(Collection entries)
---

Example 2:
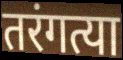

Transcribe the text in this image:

तरंगत्या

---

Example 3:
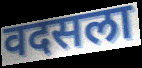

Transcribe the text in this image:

## Goal
Rewrite every one of the rows above with "Transcribe" switched to "Copy out" and nothing else changed. Leave the pictures out of your answer.

## Solution to this exercise
---

Example 2:

Copy out the text in this image:

तरंगत्या

---

Example 3:

Copy out the text in this image:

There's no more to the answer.